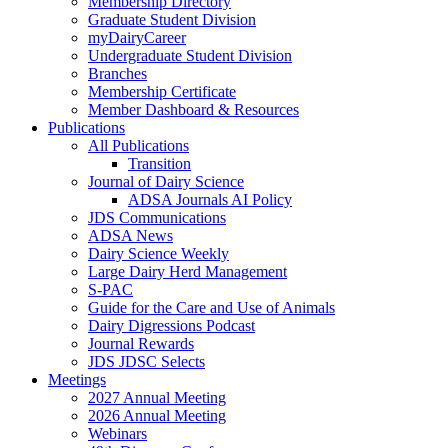
Membership Directory
Graduate Student Division
myDairyCareer
Undergraduate Student Division
Branches
Membership Certificate
Member Dashboard & Resources
Publications
All Publications
Transition
Journal of Dairy Science
ADSA Journals AI Policy
JDS Communications
ADSA News
Dairy Science Weekly
Large Dairy Herd Management
S-PAC
Guide for the Care and Use of Animals
Dairy Digressions Podcast
Journal Rewards
JDS JDSC Selects
Meetings
2027 Annual Meeting
2026 Annual Meeting
Webinars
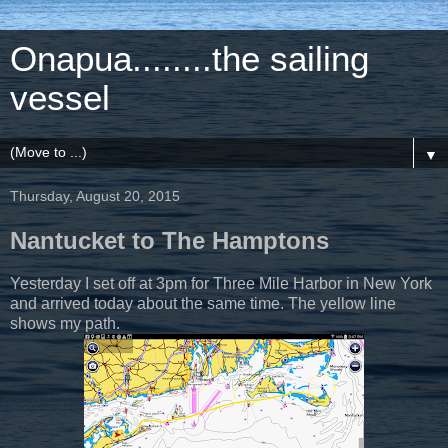
Onapua........the sailing
vessel
▼
Thursday, August 20, 2015
Nantucket to The Hamptons
Yesterday I set off at 3pm for Three Mile Harbor in New York
and arrived today about the same time. The yellow line
shows my path.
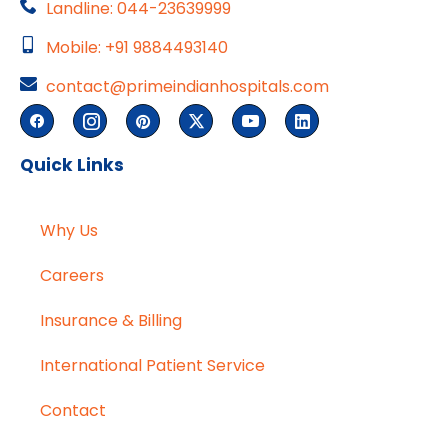
Landline: 044-23639999
Mobile: +91 9884493140
contact@primeindianhospitals.com
Quick Links
Why Us
Careers
Insurance & Billing
International Patient Service
Contact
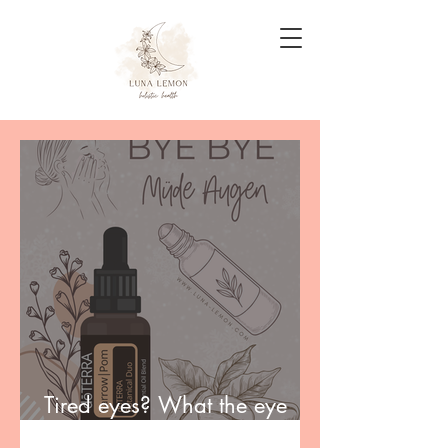
Tired eyes? What the eye
area really needs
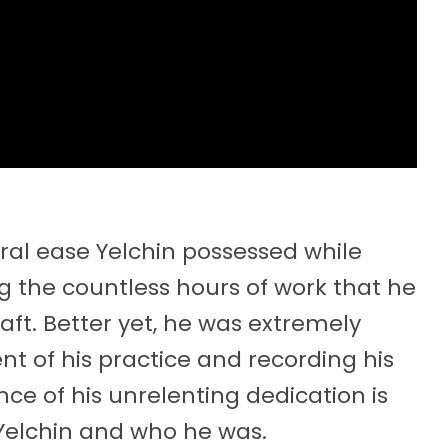
al ease Yelchin possessed while
g the countless hours of work that he
aft. Better yet, he was extremely
 of his practice and recording his
ence of his unrelenting dedication is
h Yelchin and who he was.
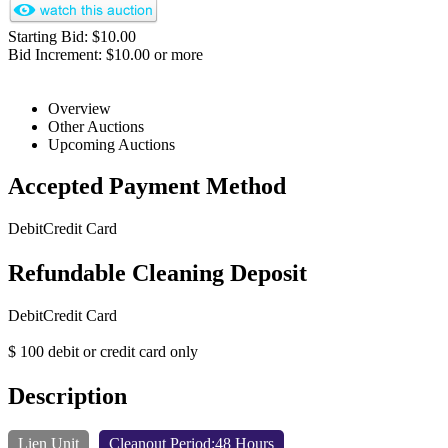
Starting Bid: $10.00
Bid Increment: $10.00 or more
Overview
Other Auctions
Upcoming Auctions
Accepted Payment Method
Debit
Credit Card
Refundable Cleaning Deposit
Debit
Credit Card
$ 100 debit or credit card only
Description
Lien Unit
Cleanout Period:48 Hours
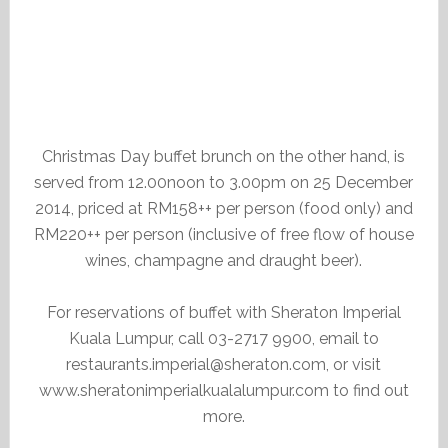
Christmas Day buffet brunch on the other hand, is
served from 12.00noon to 3.00pm on 25 December
2014, priced at RM158++ per person (food only) and
RM220++ per person (inclusive of free flow of house
wines, champagne and draught beer).
For reservations of buffet with Sheraton Imperial
Kuala Lumpur, call 03-2717 9900, email to
restaurants.imperial@sheraton.com, or visit
www.sheratonimperialkualalumpur.com to find out
more.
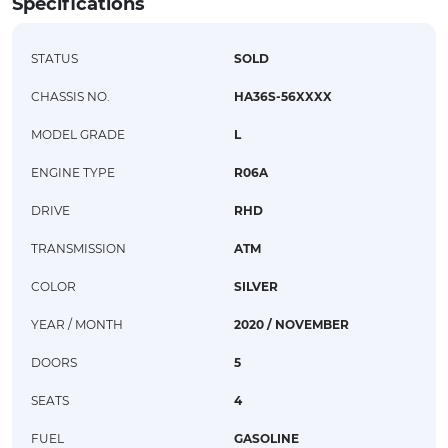
Specifications
STATUS
SOLD
CHASSIS NO.
HA36S-56XXXX
MODEL GRADE
L
ENGINE TYPE
R06A
DRIVE
RHD
TRANSMISSION
ATM
COLOR
SILVER
YEAR / MONTH
2020 / NOVEMBER
DOORS
5
SEATS
4
FUEL
GASOLINE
# # # #
In the material, rewrite the stretch from the line containing "Tired eyes? What the eye" through the line containing "Cleanout Period:48 Hours", replacing "Auctions" with "Sales" and changing nothing else. Leave the pictures out of your answer.

Tired eyes? What the eye
area really needs
al ease Yelchin possessed while
g the countless hours of work that he
aft. Better yet, he was extremely
 of his practice and recording his
ence of his unrelenting dedication is
h Yelchin and who he was.
Starting Bid: $10.00
Bid Increment: $10.00 or more
Overview
Other Sales
Upcoming Sales
Accepted Payment Method
Debit
Credit Card
Refundable Cleaning Deposit
Debit
Credit Card
$ 100 debit or credit card only
Description
Lien Unit
Cleanout Period:48 Hours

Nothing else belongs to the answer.